14. (C) Well-connected XXXXXXXXXXXX told Poloff that XXXXXXXXXXXX. (Note: XXXXXXXXXXXX said. XXXXXXXXXXXX. The CDIC portfolio is "incredibly difficult" and must be filled by someone "everyone in the Party" can trust, XXXXXXXXXXXX said. Given that He is well-known for being low-key and "not aggressive," it is likely that he was acceptable to all in the CDIC slot, given that many people fear the use of anti-corruption investigations as political weapons.
15. (C) XXXXXXXXXXXX said that his impression is that He Guoqiang has a "relatively favorable" attitude toward the United States, believing that the United States should be recognized for its political and economic accomplishments but that not all of its lessons can be "transplanted" to China. XXXXXXXXXXXX.
Li Yuanchao´s "Huge Step Up"
16. (C) XXXXXXXXXXXX provided Poloffs with comments on Li Yuanchao, the former Jiangsu Party Secretary and Hu Jintao protege who was recently promoted to the Politburo, where he has been made head of the Party´s Central Organization Department. XXXXXXXXXXXX said he knows Li Yuanchao well, as XXXXXXXXXXXX. In recent years, Li´s wife lived in Beijing teaching music, traveling back to Jiangsu for weekends with her husband. Li´s wife reportedly recently told XXXXXXXXXXXX that, with her husband´s promotion to the Politburo, her "long march" is "over" and she has recently moved into quarters in Zhongnanhai.
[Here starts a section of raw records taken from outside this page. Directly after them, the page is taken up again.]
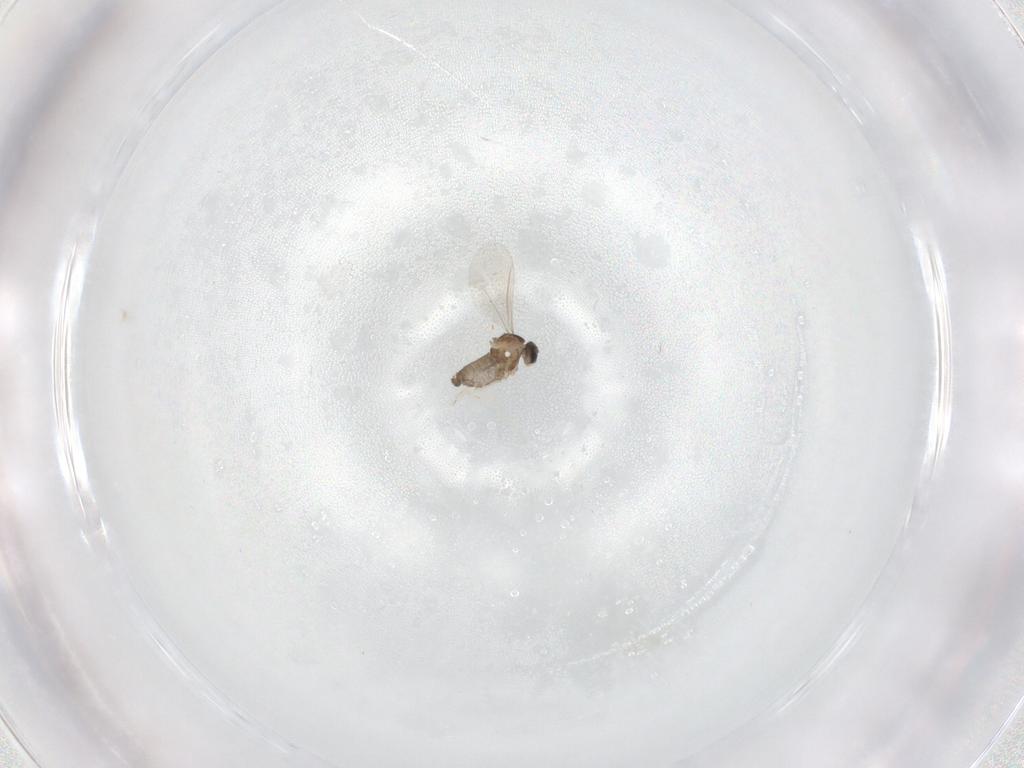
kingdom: Animalia
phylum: Arthropoda
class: Insecta
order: Diptera
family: Cecidomyiidae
Li Yuanchao has made his "fair share of enemies" over the years, XXXXXXXXXXXX claimed, though he speculated that everyone would "kiss his ring" now, given his important new position. XXXXXXXXXXXX said that Li Yuanchao´s promotion to Organization Department Head is a "huge step up," given that Li will now control the fate of many people in China. While Li may have a hard time influencing those above him, all of the leaders´ factional networks will fall under his authority. XXXXXXXXXXXX expressed a similar view on Li´s power, but provided a somewhat different perspective on the political dynamics associated with Li´s position. In response to Poloff´s observation that some people think PBSC Member He, as former Organization Department head and Zeng Qinghong protege, would have a large influence over Li´s decisions, XXXXXXXXXXXX said that Li´s close relationship to Hu Jintao would pose a significant check on He´s power. Although He retained top authority over the Party´s personnel system, he would be reluctant to overrule Li´s decisions.